On 2/6/08, Jörn Nettingsmeier <[EMAIL PROTECTED]> wrote:
> Andreas Hartmann wrote:
>  > I don't know if this behaviour is intended:
>  > When I start my Lenya 1.2.x, the process ID seems to be written to a
>  > file. Ctrl+C doesn't shutdown Jetty, but the next ./lenya.sh kills the
>  > process with the stored ID.
>  >
>  > Is there any special reason for this behaviour? IMO storing PIDs is
>  > dangerous - on the next day, the ID could be assigned to another process
>  > which will be killed when you startup Lenya ... Or is this not possible?
> only if you own it. if you run lenya as a special user (which you really
>  really should), then there's no danger at all. if you run lenya as root,
>  you get what you deserve :)
>
>  storing PIDs is standard behaviour for daemons that are singletons.
>  check the /var/run directory of most unix systems for an overview of how
>  many programs do it...
>  Jörn Nettingsmeier

I stored the PID to add the "stop" option.  As Jorn states, this is
standard *nix behavior.  The PID being stored is returned from the
java command, not the process calling lenya.sh.  The PID is not stored
when starting in "cli" mode to prevent interfering with a known user
process.  To allow hijacking through reuse of the PID, a user would
need to kill the process without using lenya.sh and find a method to
start a new process on that PID.  I thought the OS always assigns the
PID and has enough PID numbers that I have never seen a rollover.

Can an OS assign a new Java/Jetty/Lenya process a PID that is already in use?

The stop command is programmed so any call to lenya.sh stops the
running server before starting a new server (or just killing the old
server with the "stop" option.)  Without that, a new server would
start, the old server would be orphaned, the new server is
inaccessible because the port was already used by the first server,
and many processes would continue running without purpose.

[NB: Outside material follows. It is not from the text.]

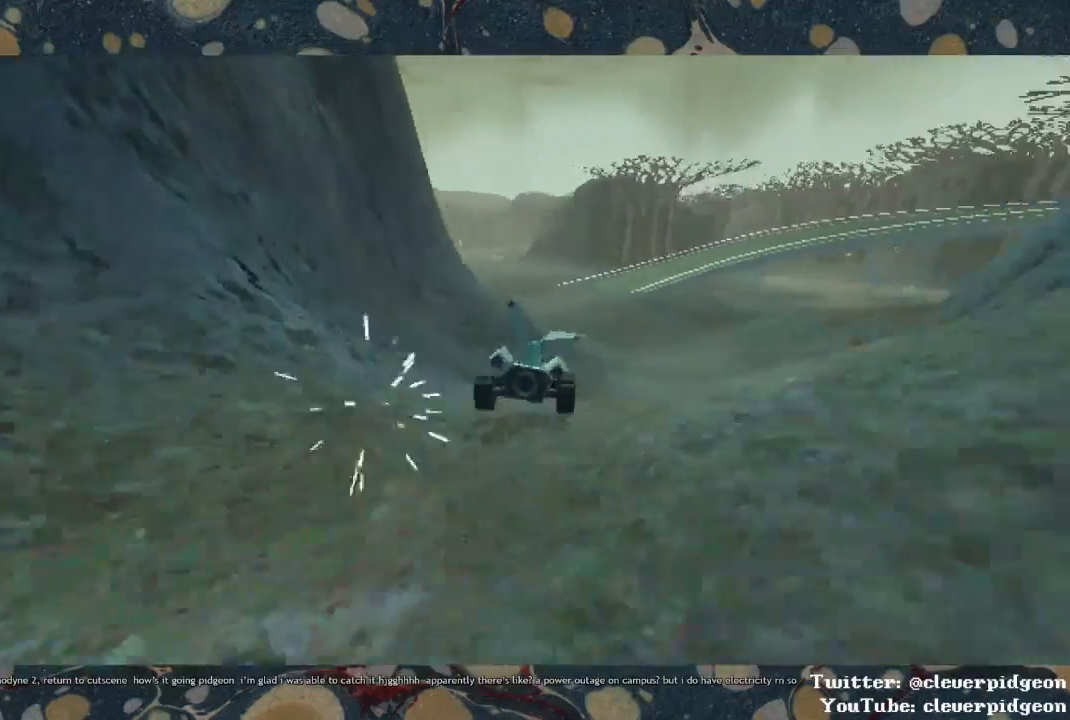
{"buttons": ["CROSS"], "left_stick": "center", "right_stick": "center", "events": [[167, "left_stick", "right"], [367, "left_stick", "center"]]}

Remember this was added with code that locks lenya.sh to its
directory.  Multiple instances of Lenya (on different ports) can run
from different directories.  The stored PID only affects the server
from the directory containing that copy of lenya.sh (which is why the
PID is stored in that directory rather than the typical global
location.  Differentiating between multiple instances of Lenya storing
PIDs in one global directory would have been more complicated.)